=== Collected data ===
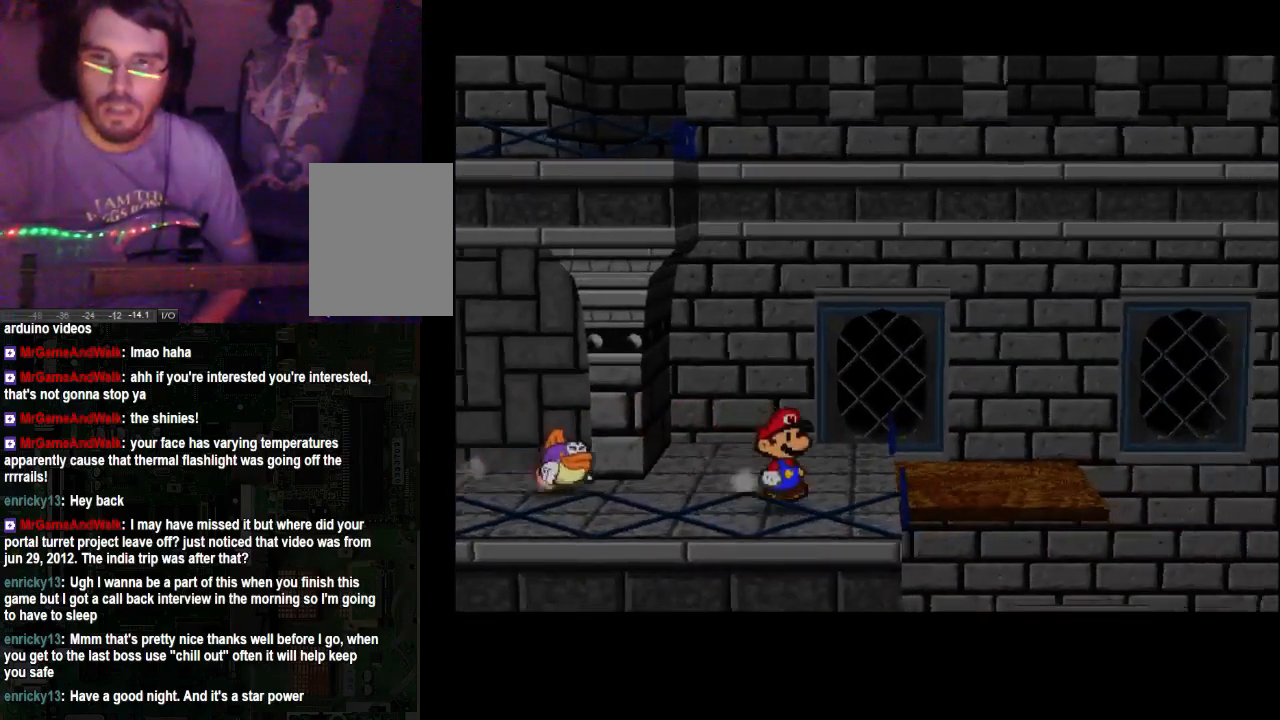
{"buttons": [], "left_stick": "up-right", "right_stick": "center", "events": [[100, "left_stick", "up-right"]]}
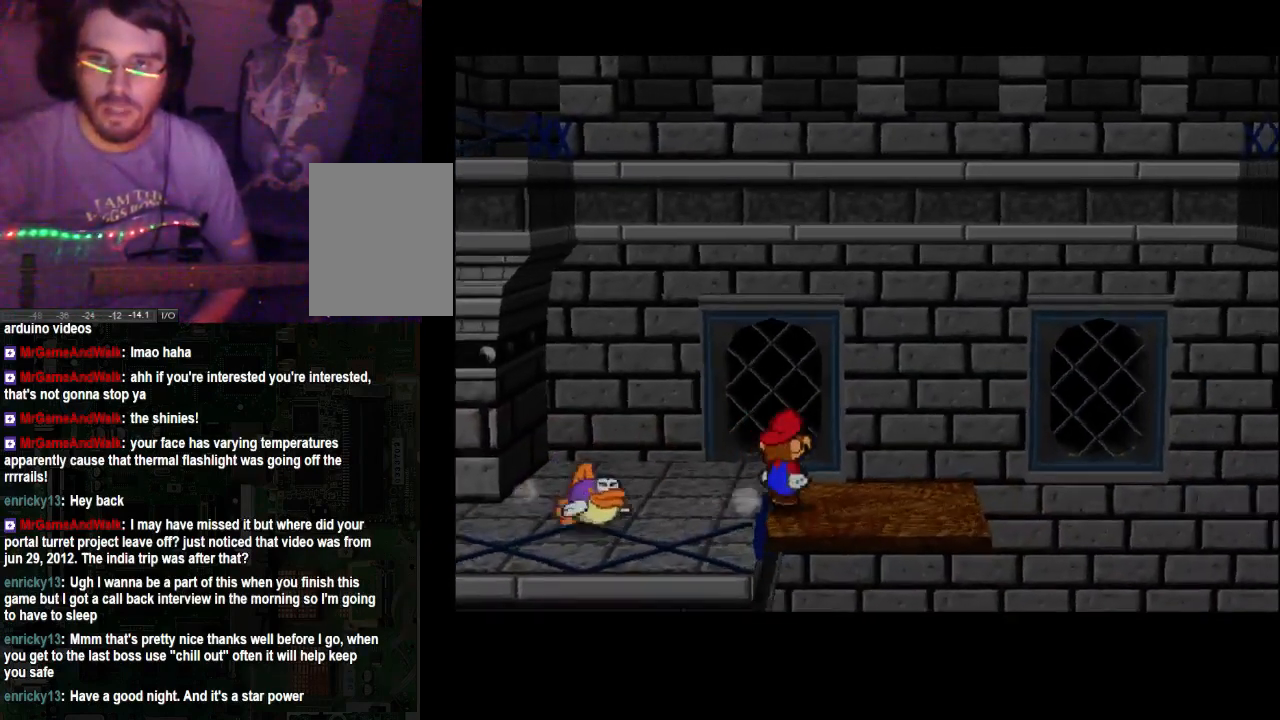
{"buttons": [], "left_stick": "down", "right_stick": "center", "events": [[33, "left_stick", "down-right"], [267, "left_stick", "down"]]}
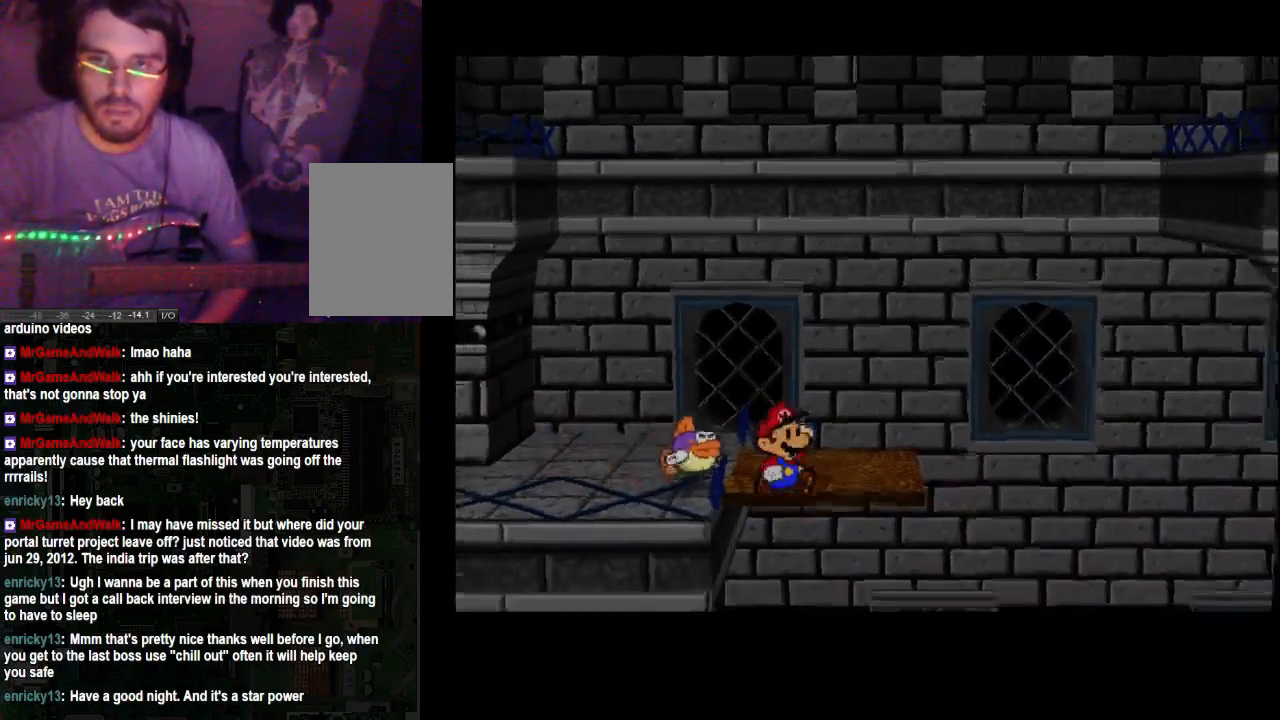
{"buttons": [], "left_stick": "left", "right_stick": "center", "events": [[333, "left_stick", "down-left"], [467, "left_stick", "left"]]}
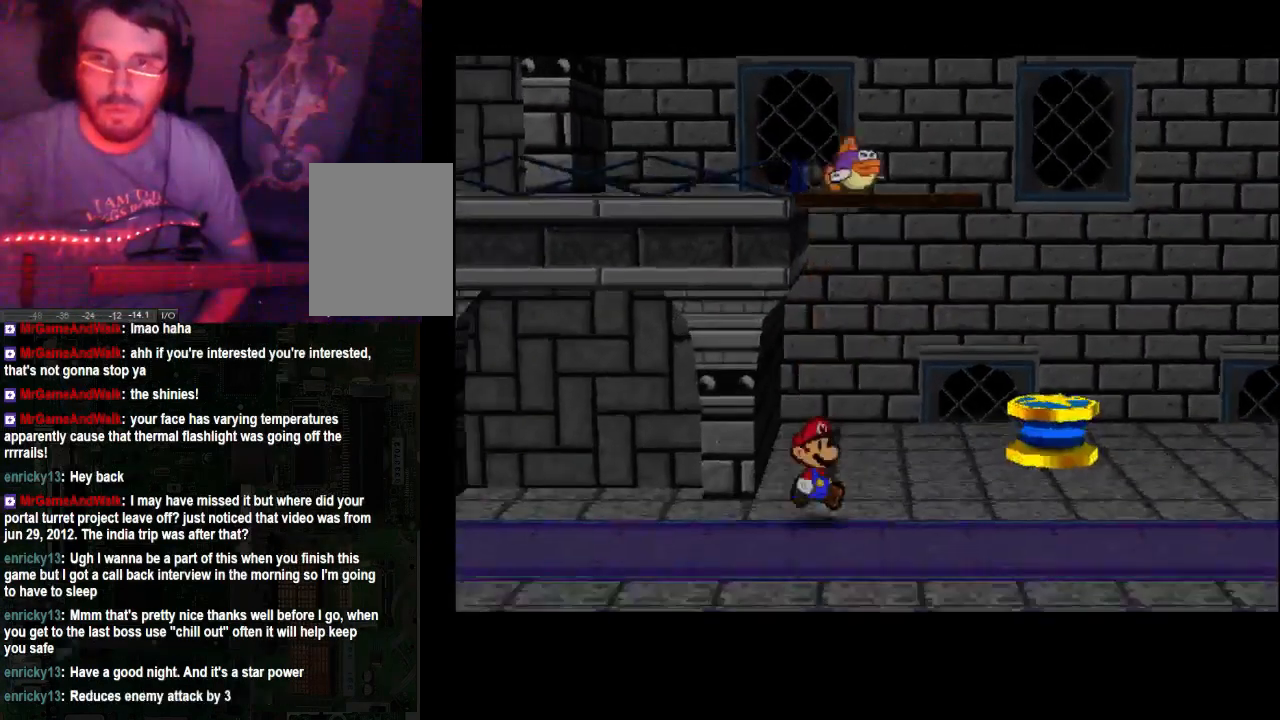
{"buttons": [], "left_stick": "left", "right_stick": "center", "events": []}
===
◆ What you should do
Output all data exactly, omitting images.

◆ Answer for the task
{"buttons": [], "left_stick": "up-right", "right_stick": "center", "events": [[100, "left_stick", "up-right"]]}
{"buttons": [], "left_stick": "down", "right_stick": "center", "events": [[33, "left_stick", "down-right"], [267, "left_stick", "down"]]}
{"buttons": [], "left_stick": "left", "right_stick": "center", "events": [[333, "left_stick", "down-left"], [467, "left_stick", "left"]]}
{"buttons": [], "left_stick": "left", "right_stick": "center", "events": []}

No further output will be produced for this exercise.